== WHAT IS BEING ASKED ==
Output the data unchanged and complete, minus the images.

(Saved data entries)
━━━━

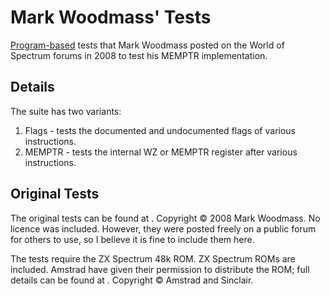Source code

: # Mark Woodmass' Tests

[Program-based](Z80.md#program-test-suites) tests that Mark Woodmass posted on the World of Spectrum forums in 2008 to test his MEMPTR implementation.

## Details

The suite has two variants:

1. Flags - tests the documented and undocumented flags of various instructions.
2. MEMPTR - tests the internal WZ or MEMPTR register after various instructions.

## Original Tests

The original tests can be found at [](https://worldofspectrum.org/forums/discussion/20345). Copyright © 2008 Mark Woodmass.
No licence was included. However, they were posted freely on a public forum for others to use, so I believe it is fine to include them here.

The tests require the ZX Spectrum 48k ROM. ZX Spectrum ROMs are included. Amstrad have given their permission to distribute the ROM;
full details can be found at [](https://worldofspectrum.net/app/themes/wosc-classic/static/legacy/amstrad-roms.txt). Copyright © Amstrad
and Sinclair.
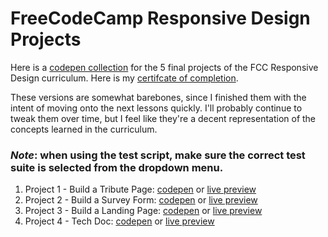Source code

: # FreeCodeCamp Responsive Design Projects

Here is a [codepen collection](https://codepen.io/collection/npPeRk/) for the 5 final projects of the FCC Responsive Design curriculum. Here is my [certifcate of completion](https://www.freecodecamp.org/certification/kylewjackson/responsive-web-design).

These versions are somewhat barebones, since I finished them with the intent of moving onto the next lessons quickly. I'll probably continue to tweak them over time, but I feel like they're a decent representation of the concepts learned in the curriculum.

### *Note*: when using the test script, make sure the correct test suite is selected from the dropdown menu.

1. Project 1 - Build a Tribute Page: [codepen](https://codepen.io/kylewjackson/pen/ReJGRE) or [live preview](http://htmlpreview.github.io/?https://github.com/kylewjackson/web-dev-projects/blob/master/freeCodeCamp/FCC%201:%20Tribute%20Page/index.html)
2. Project 2 - Build a Survey Form: [codepen](https://codepen.io/kylewjackson/pen/KGeNXo) or [live preview](http://htmlpreview.github.io/?https://github.com/kylewjackson/web-dev-projects/blob/master/freeCodeCamp/FCC%202:%20Survey%20Form/index.html)
3. Project 3 - Build a Landing Page: [codepen](https://codepen.io/kylewjackson/pen/aRKGBL) or [live preview](http://htmlpreview.github.io/?https://github.com/kylewjackson/web-dev-projects/blob/master/freeCodeCamp/FCC%203:%20Landing%20Page/index.html)
4. Project 4 - Tech Doc: [codepen](https://codepen.io/kylewjackson/pen/aRKXoa) or [live preview](http://htmlpreview.github.io/?https://github.com/kylewjackson/web-dev-projects/blob/master/freeCodeCamp/FCC%204:%20Tech%20Doc/index.html)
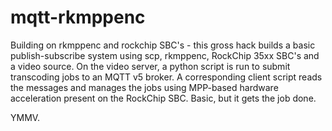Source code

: # mqtt-rkmppenc

Building on rkmppenc and rockchip SBC's - this gross hack builds a basic publish-subscribe system using scp, rkmppenc, RockChip 35xx SBC's and a video source. On the video server, a python script is run to submit transcoding jobs to an MQTT v5 broker. A corresponding client
script reads the messages and manages the jobs using MPP-based hardware acceleration present on the RockChip SBC. Basic, but it gets the job done.

YMMV.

━━━━

== TASK SOLUTION ==
Source code

: # Mark Woodmass' Tests

[Program-based](Z80.md#program-test-suites) tests that Mark Woodmass posted on the World of Spectrum forums in 2008 to test his MEMPTR implementation.

## Details

The suite has two variants:

1. Flags - tests the documented and undocumented flags of various instructions.
2. MEMPTR - tests the internal WZ or MEMPTR register after various instructions.

## Original Tests

The original tests can be found at [](https://worldofspectrum.org/forums/discussion/20345). Copyright © 2008 Mark Woodmass.
No licence was included. However, they were posted freely on a public forum for others to use, so I believe it is fine to include them here.

The tests require the ZX Spectrum 48k ROM. ZX Spectrum ROMs are included. Amstrad have given their permission to distribute the ROM;
full details can be found at [](https://worldofspectrum.net/app/themes/wosc-classic/static/legacy/amstrad-roms.txt). Copyright © Amstrad
and Sinclair.
Source code

: # FreeCodeCamp Responsive Design Projects

Here is a [codepen collection](https://codepen.io/collection/npPeRk/) for the 5 final projects of the FCC Responsive Design curriculum. Here is my [certifcate of completion](https://www.freecodecamp.org/certification/kylewjackson/responsive-web-design).

These versions are somewhat barebones, since I finished them with the intent of moving onto the next lessons quickly. I'll probably continue to tweak them over time, but I feel like they're a decent representation of the concepts learned in the curriculum.

### *Note*: when using the test script, make sure the correct test suite is selected from the dropdown menu.

1. Project 1 - Build a Tribute Page: [codepen](https://codepen.io/kylewjackson/pen/ReJGRE) or [live preview](http://htmlpreview.github.io/?https://github.com/kylewjackson/web-dev-projects/blob/master/freeCodeCamp/FCC%201:%20Tribute%20Page/index.html)
2. Project 2 - Build a Survey Form: [codepen](https://codepen.io/kylewjackson/pen/KGeNXo) or [live preview](http://htmlpreview.github.io/?https://github.com/kylewjackson/web-dev-projects/blob/master/freeCodeCamp/FCC%202:%20Survey%20Form/index.html)
3. Project 3 - Build a Landing Page: [codepen](https://codepen.io/kylewjackson/pen/aRKGBL) or [live preview](http://htmlpreview.github.io/?https://github.com/kylewjackson/web-dev-projects/blob/master/freeCodeCamp/FCC%203:%20Landing%20Page/index.html)
4. Project 4 - Tech Doc: [codepen](https://codepen.io/kylewjackson/pen/aRKXoa) or [live preview](http://htmlpreview.github.io/?https://github.com/kylewjackson/web-dev-projects/blob/master/freeCodeCamp/FCC%204:%20Tech%20Doc/index.html)
Source code

: # mqtt-rkmppenc

Building on rkmppenc and rockchip SBC's - this gross hack builds a basic publish-subscribe system using scp, rkmppenc, RockChip 35xx SBC's and a video source. On the video server, a python script is run to submit transcoding jobs to an MQTT v5 broker. A corresponding client
script reads the messages and manages the jobs using MPP-based hardware acceleration present on the RockChip SBC. Basic, but it gets the job done.

YMMV.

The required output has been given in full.